You make a change in V5. Now you have to do one of the following:

  • Move the code from Base to each of V1 to V4
  • Forever override that method from V5 on, but if you forget you'll get old functionality

Additional Thought on Removing Duplication

You may realize this adds more complication than anything, so decide if it's worth it. If you're building an internal service, it is very likely the previous versions won't live long anyway because you control the clients.

If you do it, be sure to test the behavior of this refactoring as well and keep tests for all active versions.
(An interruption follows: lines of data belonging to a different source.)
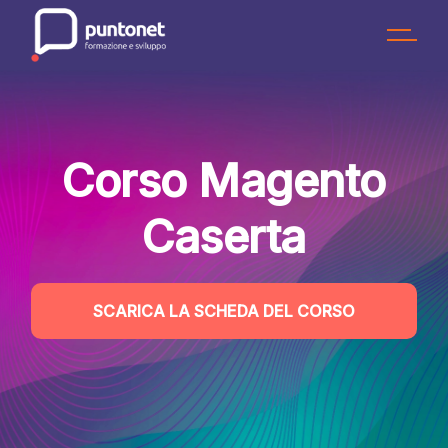
Skip
to
the
content
Corso Magento
Caserta
SCARICA LA SCHEDA DEL CORSO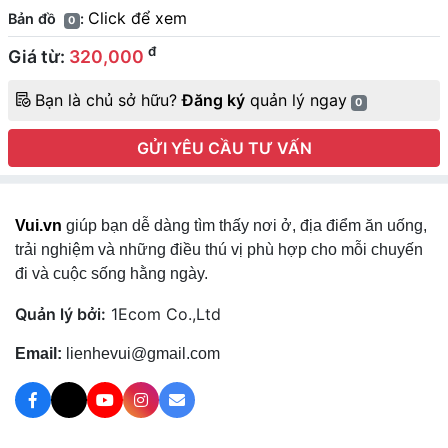
Click để xem
Bản đồ
:
0
đ
Giá từ:
320,000
Bạn là chủ sở hữu?
Đăng ký
quản lý ngay
0
GỬI YÊU CẦU TƯ VẤN
Vui.vn
giúp bạn dễ dàng tìm thấy nơi ở, địa điểm ăn uống,
trải nghiệm và những điều thú vị phù hợp cho mỗi chuyến
đi và cuộc sống hằng ngày.
Quản lý bởi:
1Ecom Co.,Ltd
Email:
lienhevui@gmail.com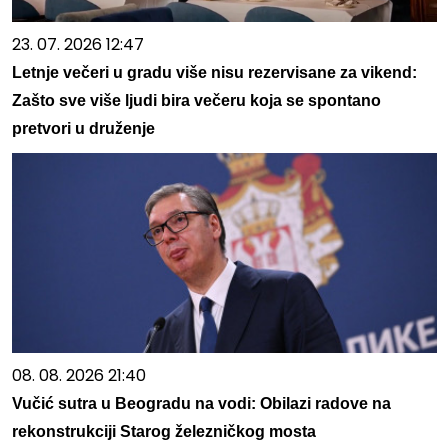
23. 07. 2026 12:47
Letnje večeri u gradu više nisu rezervisane za vikend:
Zašto sve više ljudi bira večeru koja se spontano
pretvori u druženje
08. 08. 2026 21:40
Vučić sutra u Beogradu na vodi: Obilazi radove na
rekonstrukciji Starog železničkog mosta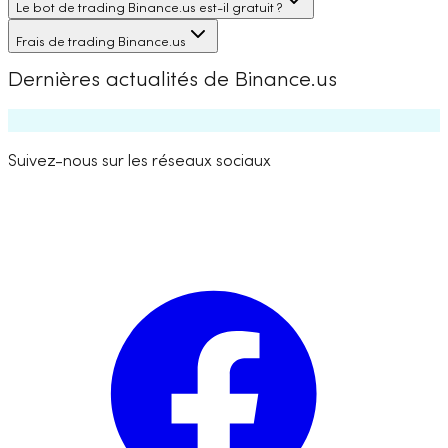
Le bot de trading Binance.us est-il gratuit ?
Frais de trading Binance.us
Dernières actualités de Binance.us
Suivez-nous sur les réseaux sociaux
Client handling of versions

Decide and document from the beginning how depcrecation and removal of versions will work

Remember, the point is to not break clients! Don't make them implement version handling starting with V2

Helpful tools

RocketPants in the Service

config/routes.rb

MagmaPaymentsService::Application.routes.draw do
  api :version => 1 do
    resources :customers, only: [:create, :update] do
      resources :transactions, only: [:create, :index, :show]
    end
  end
end

app/controllers/customers_controller.rb

class CustomersController < RocketPants::Base
  version '1'
  def create
    result = Braintree::Customer.create( ... )
    expose({ success: result.success?, message: (result.message rescue '') })
  end
end

RocketPants in the Client

app/clients/payments_client.rb

class PaymentsClient < RocketPants::Client
  version '1'
  base_uri MagmaClientApp::Application.config.payments_base_uri

  class Result < APISmith::Smash
    property :success
    property :message
  end

  def create_customer(user)
    post 'customers', payload: { name: user.name, email: user.email }, transformer: Result
  end
end

Call the new RocketPants Client

Now just call this is the after_create

app/models/user.rb

PaymentsClient.new.create_customer(self)

Other goodies of RocketPants

Register and Handle errors

  • Error key: :unauthenticated
  • Exception: RocketPants::Unauthenticated
  • HTTP status: 401 Unauthorized

Example

In controller you can do

error! :not_found

or raise the exception class

raise RocketPants::NotFound

and it will do the 404 Not Found HTTP response for you!

Final Thoughts/Summary

Create an API service application

  • to keep concerns separate and organize code
  • when you will have many applications (you probably will)
  • when you may use multiple languages (there's a decent change some day)
  • before you have to (by then it's really hard!)